== Exercices à faire ==
1 - Répondez aux questions suivantes sur l'article consacré à la subvention du conservatoire de Rimouski :
(a) De quelle initiative l'auteur fait-il partie ?
(b) À combien s'élève la subvention ?
(c) Qui mène le projet de recherche ?
2 - Poursuivez l'article sur la subvention du conservatoire de Rimouski en reprenant juste après sa dernière phrase.

== Texte proposé ==
★ ★ ★ ★ ★
Par Mathieu Perchat le 2023/02

L’auteur fait partie de l’Initiative de journalisme local

Le conservatoire de musique de Rimouski continue à bénéficier d’une subvention de recherche sur les bienfaits de la musique chez les enfants et leur développement. Subvention offerte par le Conseil des recherches en sciences humaines du Canada, s’élevant à un montant de 25 000$. Ce que le projet de recherche, mené par la chercheuse et professeure Martine Poirier de l’UQAR, soulève comme interrogation, c’est le rapport entre la perception musicale et l’apprentissage du langage.
★ ★ ★ ★ ★
== Données présentées ==
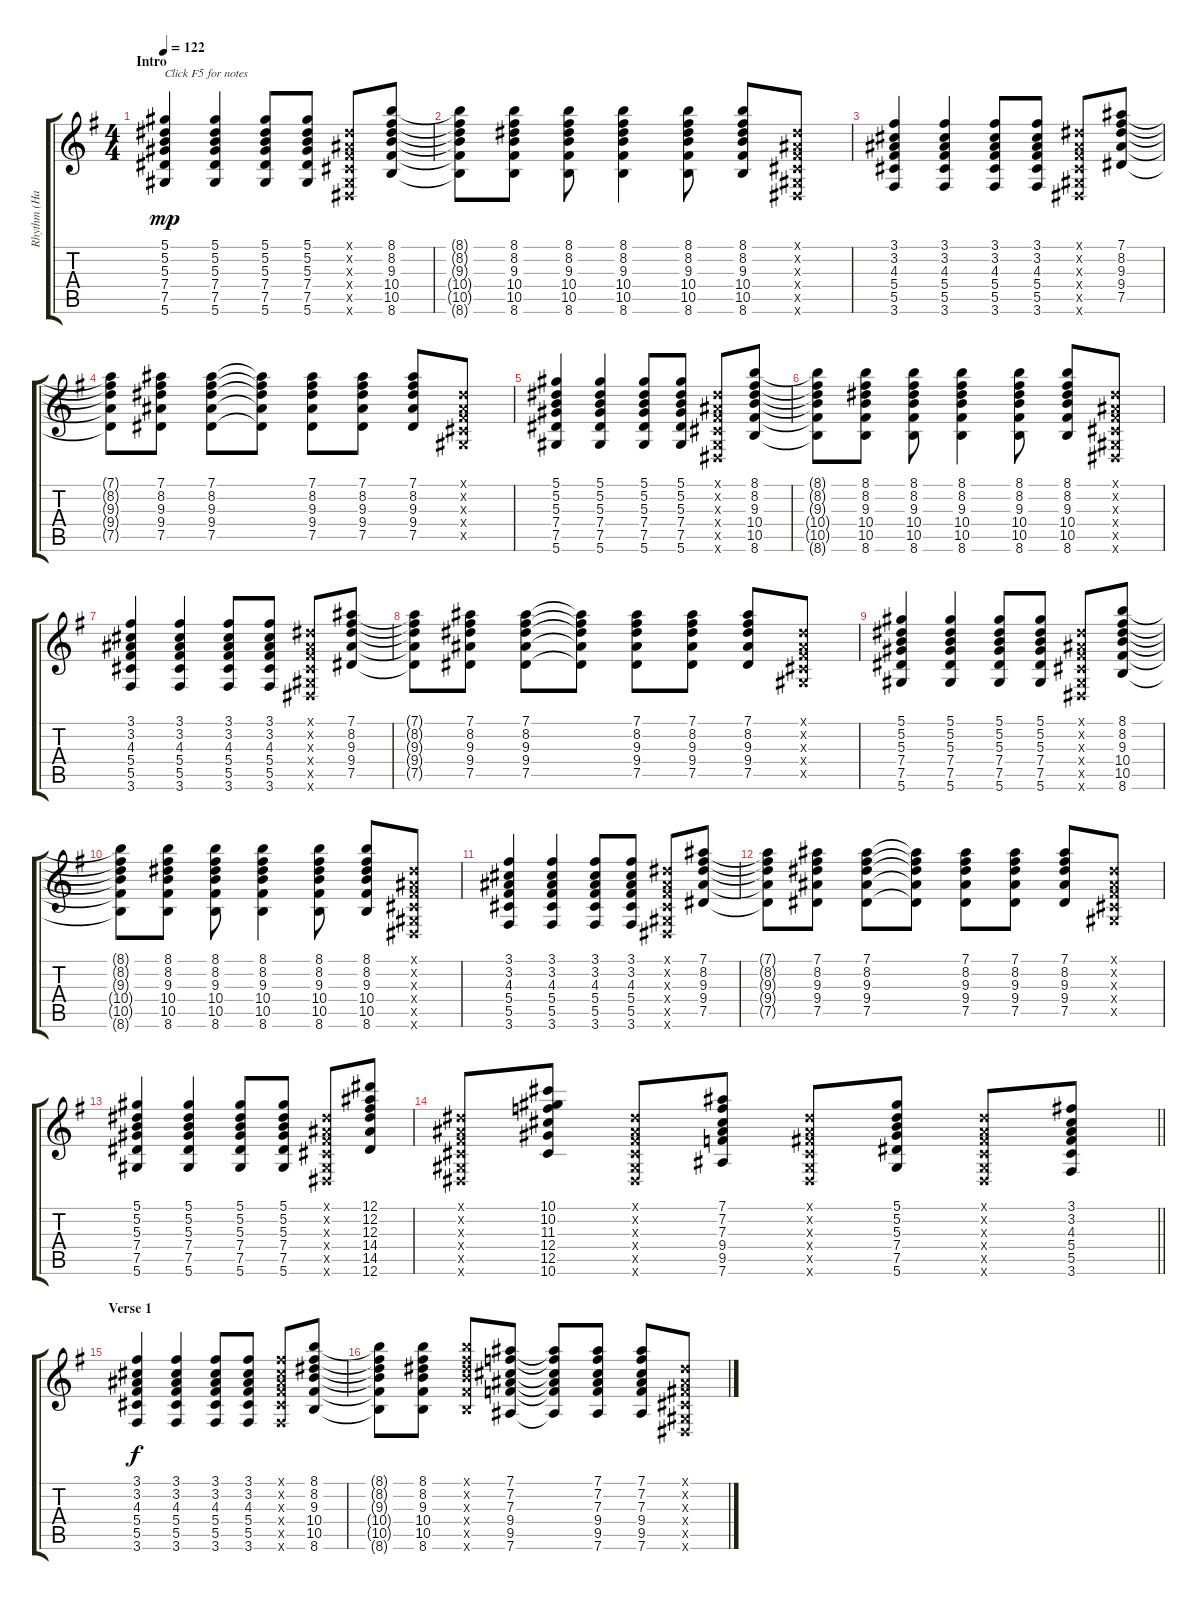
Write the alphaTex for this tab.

\track ("Rhythm (Half Down)" "Rhythm (Ha") {instrument acousticguitarsteel}
\staff {score tabs}
\tuning (Eb4 Bb3 Gb3 Db3 Ab2 Eb2) {hide}
\ts (4 4)
\section ("" "Intro")
\tempo 122
\clef g2
\ks eminor
(5.1 5.2 5.3 7.4 7.5 5.6).4{txt "Click F5 for notes" dy mp instrument acousticguitarsteel} (5.1 5.2 5.3 7.4 7.5 5.6).4 (5.1 5.2 5.3 7.4 7.5 5.6).8 (5.1 5.2 5.3 7.4 7.5 5.6).8 (0.1{x} 0.2{x} 0.3{x} 0.4{x} 0.5{x} 0.6{x}).8 (8.1 8.2 9.3 10.4 10.5 8.6).8 |
(8.1{t} 8.2{t} 9.3{t} 10.4{t} 10.5{t} 8.6{t}).8 (8.1 8.2 9.3 10.4 10.5 8.6).8 (8.1 8.2 9.3 10.4 10.5 8.6).8 (8.1 8.2 9.3 10.4 10.5 8.6).4 (8.1 8.2 9.3 10.4 10.5 8.6).8 (8.1 8.2 9.3 10.4 10.5 8.6).8 (0.1{x} 0.2{x} 0.3{x} 0.4{x} 0.5{x} 0.6{x}).8 |
(3.1 3.2 4.3 5.4 5.5 3.6).4 (3.1 3.2 4.3 5.4 5.5 3.6).4 (3.1 3.2 4.3 5.4 5.5 3.6).8 (3.1 3.2 4.3 5.4 5.5 3.6).8 (0.1{x} 0.2{x} 0.3{x} 0.4{x} 0.5{x} 0.6{x}).8 (7.1 8.2 9.3 9.4 7.5).8 |
(7.1{t} 8.2{t} 9.3{t} 9.4{t} 7.5{t}).8 (7.1 8.2 9.3 9.4 7.5).8 (7.1 8.2 9.3 9.4 7.5).8 (7.1{t} 8.2{t} 9.3{t} 9.4{t} 7.5{t}).8 (7.1 8.2 9.3 9.4 7.5).8 (7.1 8.2 9.3 9.4 7.5).8 (7.1 8.2 9.3 9.4 7.5).8 (0.1{x} 0.2{x} 0.3{x} 0.4{x} 0.5{x}).8 |
(5.1 5.2 5.3 7.4 7.5 5.6).4 (5.1 5.2 5.3 7.4 7.5 5.6).4 (5.1 5.2 5.3 7.4 7.5 5.6).8 (5.1 5.2 5.3 7.4 7.5 5.6).8 (0.1{x} 0.2{x} 0.3{x} 0.4{x} 0.5{x} 0.6{x}).8 (8.1 8.2 9.3 10.4 10.5 8.6).8 |
(8.1{t} 8.2{t} 9.3{t} 10.4{t} 10.5{t} 8.6{t}).8 (8.1 8.2 9.3 10.4 10.5 8.6).8 (8.1 8.2 9.3 10.4 10.5 8.6).8 (8.1 8.2 9.3 10.4 10.5 8.6).4 (8.1 8.2 9.3 10.4 10.5 8.6).8 (8.1 8.2 9.3 10.4 10.5 8.6).8 (0.1{x} 0.2{x} 0.3{x} 0.4{x} 0.5{x} 0.6{x}).8 |
(3.1 3.2 4.3 5.4 5.5 3.6).4 (3.1 3.2 4.3 5.4 5.5 3.6).4 (3.1 3.2 4.3 5.4 5.5 3.6).8 (3.1 3.2 4.3 5.4 5.5 3.6).8 (0.1{x} 0.2{x} 0.3{x} 0.4{x} 0.5{x} 0.6{x}).8 (7.1 8.2 9.3 9.4 7.5).8 |
(7.1{t} 8.2{t} 9.3{t} 9.4{t} 7.5{t}).8 (7.1 8.2 9.3 9.4 7.5).8 (7.1 8.2 9.3 9.4 7.5).8 (7.1{t} 8.2{t} 9.3{t} 9.4{t} 7.5{t}).8 (7.1 8.2 9.3 9.4 7.5).8 (7.1 8.2 9.3 9.4 7.5).8 (7.1 8.2 9.3 9.4 7.5).8 (0.1{x} 0.2{x} 0.3{x} 0.4{x} 0.5{x}).8 |
(5.1 5.2 5.3 7.4 7.5 5.6).4 (5.1 5.2 5.3 7.4 7.5 5.6).4 (5.1 5.2 5.3 7.4 7.5 5.6).8 (5.1 5.2 5.3 7.4 7.5 5.6).8 (0.1{x} 0.2{x} 0.3{x} 0.4{x} 0.5{x} 0.6{x}).8 (8.1 8.2 9.3 10.4 10.5 8.6).8 |
(8.1{t} 8.2{t} 9.3{t} 10.4{t} 10.5{t} 8.6{t}).8 (8.1 8.2 9.3 10.4 10.5 8.6).8 (8.1 8.2 9.3 10.4 10.5 8.6).8 (8.1 8.2 9.3 10.4 10.5 8.6).4 (8.1 8.2 9.3 10.4 10.5 8.6).8 (8.1 8.2 9.3 10.4 10.5 8.6).8 (0.1{x} 0.2{x} 0.3{x} 0.4{x} 0.5{x} 0.6{x}).8 |
(3.1 3.2 4.3 5.4 5.5 3.6).4 (3.1 3.2 4.3 5.4 5.5 3.6).4 (3.1 3.2 4.3 5.4 5.5 3.6).8 (3.1 3.2 4.3 5.4 5.5 3.6).8 (0.1{x} 0.2{x} 0.3{x} 0.4{x} 0.5{x} 0.6{x}).8 (7.1 8.2 9.3 9.4 7.5).8 |
(7.1{t} 8.2{t} 9.3{t} 9.4{t} 7.5{t}).8 (7.1 8.2 9.3 9.4 7.5).8 (7.1 8.2 9.3 9.4 7.5).8 (7.1{t} 8.2{t} 9.3{t} 9.4{t} 7.5{t}).8 (7.1 8.2 9.3 9.4 7.5).8 (7.1 8.2 9.3 9.4 7.5).8 (7.1 8.2 9.3 9.4 7.5).8 (0.1{x} 0.2{x} 0.3{x} 0.4{x} 0.5{x}).8 |
(5.1 5.2 5.3 7.4 7.5 5.6).4 (5.1 5.2 5.3 7.4 7.5 5.6).4 (5.1 5.2 5.3 7.4 7.5 5.6).8 (5.1 5.2 5.3 7.4 7.5 5.6).8 (0.1{x} 0.2{x} 0.3{x} 0.4{x} 0.5{x} 0.6{x}).8 (12.1 12.2 12.3 14.4 14.5 12.6).8 |
\barLineRight lightlight
(0.1{x} 0.2{x} 0.3{x} 0.4{x} 0.5{x} 0.6{x}).8 (10.1 10.2 11.3 12.4 12.5 10.6).8 (0.1{x} 0.2{x} 0.3{x} 0.4{x} 0.5{x} 0.6{x}).8 (7.1 7.2 7.3 9.4 9.5 7.6).8 (0.1{x} 0.2{x} 0.3{x} 0.4{x} 0.5{x} 0.6{x}).8 (5.1 5.2 5.3 7.4 7.5 5.6).8 (0.1{x} 0.2{x} 0.3{x} 0.4{x} 0.5{x} 0.6{x}).8 (3.1 3.2 4.3 5.4 5.5 3.6).8 |
\section ("" "Verse 1")
(3.1 3.2 4.3 5.4 5.5 3.6).4{dy f} (3.1 3.2 4.3 5.4 5.5 3.6).4 (3.1 3.2 4.3 5.4 5.5 3.6).8 (3.1 3.2 4.3 5.4 5.5 3.6).8 (3.1{x} 3.2{x} 4.3{x} 5.4{x} 5.5{x} 3.6{x}).8 (8.1 8.2 9.3 10.4 10.5 8.6).8 |
(8.1{t} 8.2{t} 9.3{t} 10.4{t} 10.5{t} 8.6{t}).8 (8.1 8.2 9.3 10.4 10.5 8.6).8 (8.1{x} 8.2{x} 9.3{x} 10.4{x} 10.5{x} 8.6{x}).8 (7.1 7.2 7.3 9.4 9.5 7.6).8 (7.1{t} 7.2{t} 7.3{t} 9.4{t} 9.5{t} 7.6{t}).8 (7.1 7.2 7.3 9.4 9.5 7.6).8 (7.1 7.2 7.3 9.4 9.5 7.6).8 (0.1{x} 0.2{x} 0.3{x} 0.4{x} 0.5{x} 0.6{x}).8
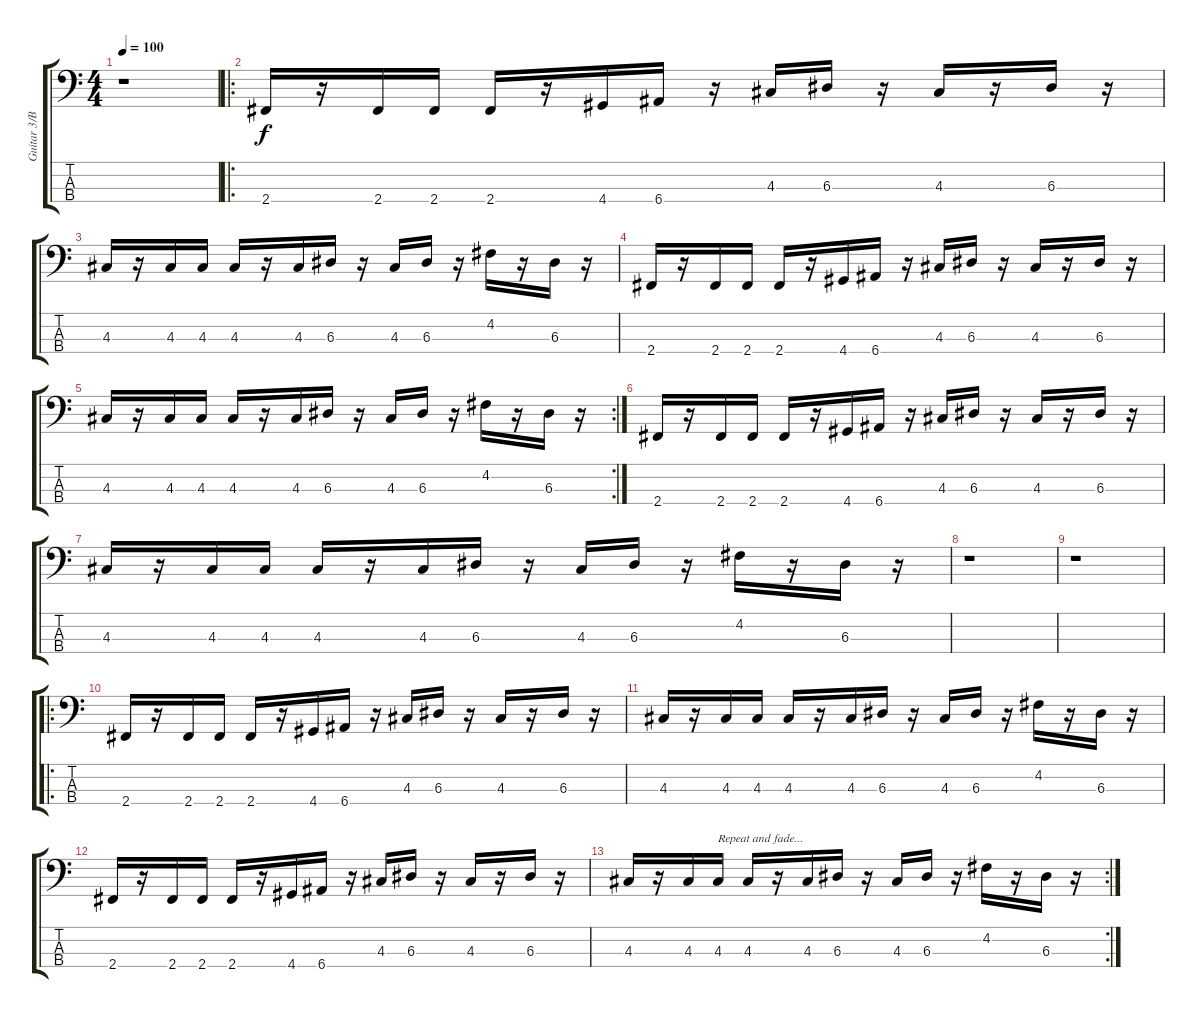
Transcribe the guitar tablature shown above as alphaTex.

\track ("Guitar 3/Bass Line" "Guitar 3/B") {instrument electricbassfinger}
\staff {score tabs}
\tuning (G2 D2 A1 E1) {hide}
\ts (4 4)
\tempo 100
\clef f4
\ks c
r.1{dy f} |
\ro
2.4.16 r.16 2.4.16 2.4.16 2.4.16 r.16 4.4.16 6.4.16 r.16 4.3.16 6.3.16 r.16 4.3.16 r.16 6.3.16 r.16 |
4.3.16 r.16 4.3.16 4.3.16 4.3.16 r.16 4.3.16 6.3.16 r.16 4.3.16 6.3.16 r.16 4.2.16 r.16 6.3.16 r.16 |
2.4.16 r.16 2.4.16 2.4.16 2.4.16 r.16 4.4.16 6.4.16 r.16 4.3.16 6.3.16 r.16 4.3.16 r.16 6.3.16 r.16 |
\rc 2
4.3.16 r.16 4.3.16 4.3.16 4.3.16 r.16 4.3.16 6.3.16 r.16 4.3.16 6.3.16 r.16 4.2.16 r.16 6.3.16 r.16 |
2.4.16 r.16 2.4.16 2.4.16 2.4.16 r.16 4.4.16 6.4.16 r.16 4.3.16 6.3.16 r.16 4.3.16 r.16 6.3.16 r.16 |
4.3.16 r.16 4.3.16 4.3.16 4.3.16 r.16 4.3.16 6.3.16 r.16 4.3.16 6.3.16 r.16 4.2.16 r.16 6.3.16 r.16 |
r.1 |
r.1 |
\ro
2.4.16 r.16 2.4.16 2.4.16 2.4.16 r.16 4.4.16 6.4.16 r.16 4.3.16 6.3.16 r.16 4.3.16 r.16 6.3.16 r.16 |
4.3.16 r.16 4.3.16 4.3.16 4.3.16 r.16 4.3.16 6.3.16 r.16 4.3.16 6.3.16 r.16 4.2.16 r.16 6.3.16 r.16 |
2.4.16 r.16 2.4.16 2.4.16 2.4.16 r.16 4.4.16 6.4.16 r.16 4.3.16 6.3.16 r.16 4.3.16 r.16 6.3.16 r.16 |
\rc 2
4.3.16 r.16 4.3.16 4.3.16{txt "Repeat and fade..."} 4.3.16 r.16 4.3.16 6.3.16 r.16 4.3.16 6.3.16 r.16 4.2.16 r.16 6.3.16 r.16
★ ★ ★ ★ ★
== Résultats de l'exercice ==
1 -
(a) De l'Initiative de journalisme local.
(b) À 25 000 $.
(c) La chercheuse et professeure Martine Poirier, de l'UQAR.

2 -
Dans un premier temps, on pourrait quelle est la spécificité de la musique par rapport au langage ? Une musique n’est pas l’expression d’idées comme le ferait un ou une conférencière (Jankélévitch, 1983, p. 26), car la musique en générale ne se présente pas sur le plan des significations et des intentionnalités. Jankélévitch exprime bien l’écart présent entre le monde des idées utilisé par les concepts et celui de la musique : « l’univers musical, ne signifiant nul sens particulier, est d’abord à l’antipode de tout système cohérent (Jankélévitch, 1983, p. 27) ». Il insiste sur une absence de nécessité de lier de manière logique des concepts dans la musique contrairement au discours (Jankélévitch, 1983, p.31). Ainsi, la musique n’est pas la remorque de l’esprit, si elle était porteuse de sens comme l’est un langage, l’intellect deviendrait le pilote de la musique car le signe est toujours l’outil. La musique en tant que langage ne deviendrait que le subalterne d’un sens au-dessus d’elle (Jankélévitch, 1983, p. 37) serait le phénomène métaphysique qui guiderait le phénomène physique acoustique.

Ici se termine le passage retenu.